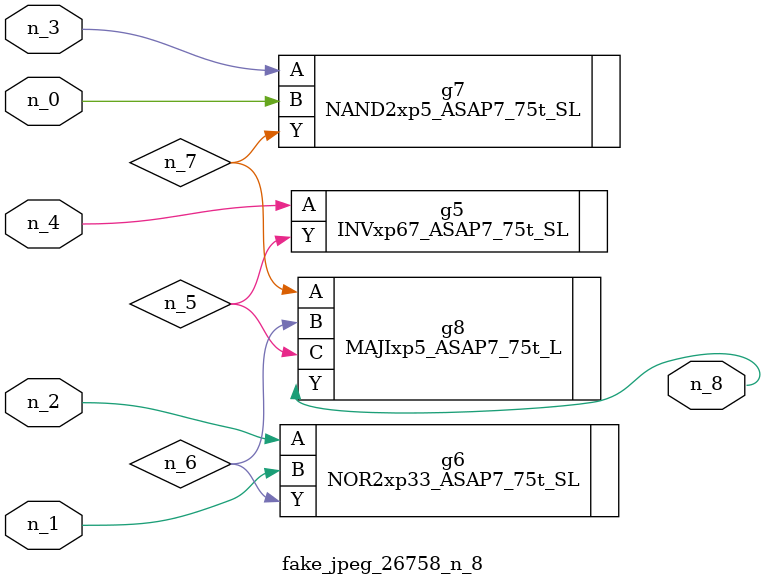
<source format=v>
module fake_jpeg_26758_n_8 (n_3, n_2, n_1, n_0, n_4, n_8);

input n_3;
input n_2;
input n_1;
input n_0;
input n_4;

output n_8;

wire n_6;
wire n_5;
wire n_7;

INVxp67_ASAP7_75t_SL g5 ( 
.A(n_4),
.Y(n_5)
);

NOR2xp33_ASAP7_75t_SL g6 ( 
.A(n_2),
.B(n_1),
.Y(n_6)
);

NAND2xp5_ASAP7_75t_SL g7 ( 
.A(n_3),
.B(n_0),
.Y(n_7)
);

MAJIxp5_ASAP7_75t_L g8 ( 
.A(n_7),
.B(n_6),
.C(n_5),
.Y(n_8)
);


endmodule
</source>
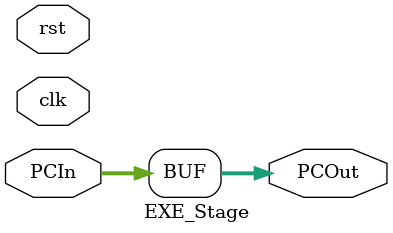
<source format=v>

module EXE_Stage(clk, rst, PCIn, PCOut);
    parameter N = 32;
    input wire[0:0] clk, rst;
    input wire[N - 1:0] PCIn;
    output wire[N - 1:0] PCOut;

    assign PCOut = PCIn;
endmodule
</source>
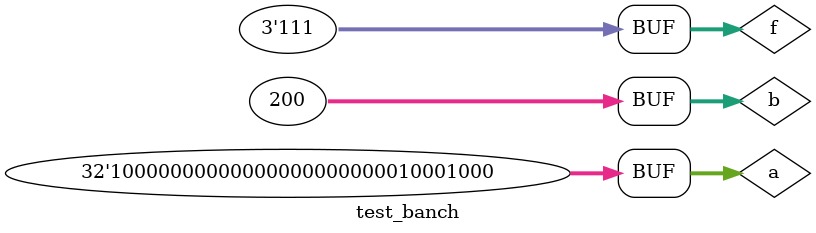
<source format=v>
`timescale 1ns / 1ps


module test_banch();

reg [31:0] a = 32'b0;
reg [31:0] b = 32'b100;
reg [2:0] f = 3'b000;
wire [2:0]t;
wire [31:0]out;

ALU test(.a(a),.b(b),.f(f),.t(t),.y(out));

initial begin
    #10 a = 32'b0000_0000_0000_0000_0000_0000_1000_1000; b = 32'b0000_0000_0000_0000_0000_0000_1100_1000; f = 3'b000;
    #10 a = 32'b0000_0000_0000_0000_0000_0000_1000_1000; b = 32'b1000_0000_0000_0000_0000_0000_1000_1000; f = 3'b000;
    #10 a = 32'b1000_0000_0000_0000_0000_0000_1000_1000; b = 32'b1000_0000_0000_0000_0000_0000_1000_1000; f = 3'b000;
    #10 a = 32'b0000_0000_0000_0000_0000_0000_1000_1000; b = 32'b0000_0000_0000_0000_0000_0000_1000_1000; f = 3'b000;
    #10 a = 32'b1000_0000_0000_0000_0000_0000_1000_1000; b = 32'b0000_0000_0000_0000_0000_0000_1100_1000; f = 3'b000;
    #20 f = 3'b001;
    #20 f = 3'b010;
    #20 f = 3'b011;
    #20 f = 3'b100;
    #20 f = 3'b101;
    #20 f = 3'b110;
    #20 f = 3'b111;

end
endmodule

</source>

ASSIGNMENT: All entries above, minus the pictures, should be repeated exactly.

YOUR SOLUTION:
<source format=v>
module fake_jpeg_26758_n_8 (n_3, n_2, n_1, n_0, n_4, n_8);

input n_3;
input n_2;
input n_1;
input n_0;
input n_4;

output n_8;

wire n_6;
wire n_5;
wire n_7;

INVxp67_ASAP7_75t_SL g5 ( 
.A(n_4),
.Y(n_5)
);

NOR2xp33_ASAP7_75t_SL g6 ( 
.A(n_2),
.B(n_1),
.Y(n_6)
);

NAND2xp5_ASAP7_75t_SL g7 ( 
.A(n_3),
.B(n_0),
.Y(n_7)
);

MAJIxp5_ASAP7_75t_L g8 ( 
.A(n_7),
.B(n_6),
.C(n_5),
.Y(n_8)
);


endmodule
</source>
<source format=v>

module EXE_Stage(clk, rst, PCIn, PCOut);
    parameter N = 32;
    input wire[0:0] clk, rst;
    input wire[N - 1:0] PCIn;
    output wire[N - 1:0] PCOut;

    assign PCOut = PCIn;
endmodule
</source>
<source format=v>
`timescale 1ns / 1ps


module test_banch();

reg [31:0] a = 32'b0;
reg [31:0] b = 32'b100;
reg [2:0] f = 3'b000;
wire [2:0]t;
wire [31:0]out;

ALU test(.a(a),.b(b),.f(f),.t(t),.y(out));

initial begin
    #10 a = 32'b0000_0000_0000_0000_0000_0000_1000_1000; b = 32'b0000_0000_0000_0000_0000_0000_1100_1000; f = 3'b000;
    #10 a = 32'b0000_0000_0000_0000_0000_0000_1000_1000; b = 32'b1000_0000_0000_0000_0000_0000_1000_1000; f = 3'b000;
    #10 a = 32'b1000_0000_0000_0000_0000_0000_1000_1000; b = 32'b1000_0000_0000_0000_0000_0000_1000_1000; f = 3'b000;
    #10 a = 32'b0000_0000_0000_0000_0000_0000_1000_1000; b = 32'b0000_0000_0000_0000_0000_0000_1000_1000; f = 3'b000;
    #10 a = 32'b1000_0000_0000_0000_0000_0000_1000_1000; b = 32'b0000_0000_0000_0000_0000_0000_1100_1000; f = 3'b000;
    #20 f = 3'b001;
    #20 f = 3'b010;
    #20 f = 3'b011;
    #20 f = 3'b100;
    #20 f = 3'b101;
    #20 f = 3'b110;
    #20 f = 3'b111;

end
endmodule

</source>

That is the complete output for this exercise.